Buy Dr. Agarwal’s Health Care Ltd for the Target Rs. 565 by Motilal Oswal Financial Services Ltd
Multi-region scale-up keeps growth intact
High-end surgeries, facility maturity and patient growth drive upside
* Dr. Agarwal’s Health Care (DAHL) delivered better-than-estimated earnings in 3QFY26. While revenue was largely in line, EBITDA/PAT came in 8% above our estimates. Growth was driven by an increased share of high-end surgical procedures, robust product sales, and facility additions.
* DAHL reported 24% YoY growth in the number of patients served for eye care. Interestingly, the share of high-end cataract surgeries increased to 26% of total cataract surgeries (vs. 20% YoY), driving better realizations.
* The south and west regions saw 15-16% YoY growth in the number of surgeries performed in 3Q. The north and east regions also saw a pickup.
* Mature facilities (operationalized till FY22) posted 14% YoY revenue growth in YTD FY26. About nine facilities have been shifted from emerging to mature given the time since those facilities in operations.
* We raise our earnings estimates by 7%/4%/2% for FY26/FY27/FY28, factoring in enhanced efforts for high-end surgeries, healthy scale-up in north region facilities and robust growth in patients served in west/east regions. We value DAHL on an SoTP basis (30x EV/EBITDA for the surgery business, 15x EV/EBITDA for the opticals business, 13x EV/EBITDA for the pharmacy business, adj for a stake in Dr. Agarwal Eye Hospital/Thind hospital) and arrive at a TP of INR565.
* We expect a CAGR of 21%/23%/42% in revenue/EBITDA/PAT over FY26-28. We believe DAHL is well positioned for stable growth momentum on the back of increased market share and facility additions. Maintain BUY.
Margin expansion drives robust earnings growth
* 3Q revenue grew 23% YoY to INR5.3b (in line).

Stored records
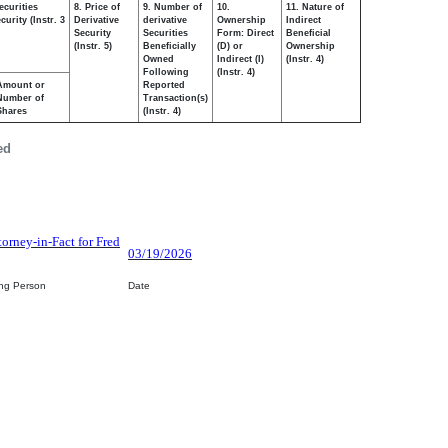
ecurities
8. Price of
9. Number of
10.
11. Nature of
urity (Instr. 3
Derivative
derivative
Ownership
Indirect
Security
Securities
Form: Direct
Beneficial
(Instr. 5)
Beneficially
(D) or
Ownership
Owned
Indirect (I)
(Instr. 4)
Following
(Instr. 4)
Amount or
Reported
Number of
Transaction(s)
Shares
(Instr. 4)
ed
torney-in-Fact for Fred
03/19/2026
ing Person
Date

Work request 1: From the Dr. Agarwal’s Health Care report, repeat the stretch from "Buy Dr. Agarwal’s" through "saw a pickup." word for word.
Work request 2: Turn the paragraph of the Dr. Agarwal’s Health Care report that begins "We raise our earnings estimates" into a short bulleted list that keeps its main facts.
Work request 3: Resume the Dr. Agarwal’s Health Care report from the point where it stops.

Written answer 1:
Buy Dr. Agarwal’s Health Care Ltd for the Target Rs. 565 by Motilal Oswal Financial Services Ltd
Multi-region scale-up keeps growth intact
High-end surgeries, facility maturity and patient growth drive upside
* Dr. Agarwal’s Health Care (DAHL) delivered better-than-estimated earnings in 3QFY26. While revenue was largely in line, EBITDA/PAT came in 8% above our estimates. Growth was driven by an increased share of high-end surgical procedures, robust product sales, and facility additions.
* DAHL reported 24% YoY growth in the number of patients served for eye care. Interestingly, the share of high-end cataract surgeries increased to 26% of total cataract surgeries (vs. 20% YoY), driving better realizations.
* The south and west regions saw 15-16% YoY growth in the number of surgeries performed in 3Q. The north and east regions also saw a pickup.

Written answer 2:
- Earnings estimates raised by 7% for FY26, 4% for FY27 and 2% for FY28
- Drivers: enhanced efforts for high-end surgeries, healthy scale-up in north region facilities, and robust growth in patients served in the west and east regions
- Valuation on an SoTP basis: 30x EV/EBITDA for the surgery business, 15x for the opticals business and 13x for the pharmacy business, adjusted for a stake in Dr. Agarwal Eye Hospital/Thind hospital
- Target price: INR565

Written answer 3:
* EBITDA margin expanded 180bp YoY to 27.2% (our estimate: 26%), driven primarily by lower raw material costs (down 40bp YoY as % of sales), employee expenses (down 10bp YoY, and other expenses (down 130bp YoY).
* Consequently, EBITDA grew 31.5% YoY to INR1.4b (our estimate: INR1.3b).
* PAT after minority interest came in at INR337m, up from INR187m in 3QFY25.
* For 9MFY26, revenue/EBITDA/PAT grew 21%/27%/97% YoY, driven by facility expansion and operational efficiencies.
Network expansion and higher surgical volumes drive growth
* Geography-wise, India business rose 23.1% YoY to INR4.8b (91% of total revenue), while international revenue grew 22.4% YoY to INR499m (9% of total revenue).
* Mature facilities reported 37.8% YoY growth to INR4.1b (76% of revenue), partly due to a shift of nine facilities to the mature category, all added to the surgical sub-category.
* Vintage facilities (up to FY22) grew 14.2% YoY in 9MFY26.
* DAHL added 38/14 new centers during 9MFY26/3QFY26, expanding its network to 272 facilities. The number of surgeries performed in 9MFY26 increased 11.6% YoY to 238,283.
* Service sales accounted for 78.8% of total revenue, whereas product sales contributed 21.2% in 9MFY26.
Highlights from the management commentary
* Management highlighted steady growth in patient footfalls, with daily walk-ins increasing to nearly 10k patients (vs. 8k YoY), supported by a stronger brand recall and a wider geographic reach.
* The company expanded its network to 253 facilities across 148 cities, with 14 new greenfield facilities commissioned during the quarter, and a total of 38 facilities added in 9MFY26.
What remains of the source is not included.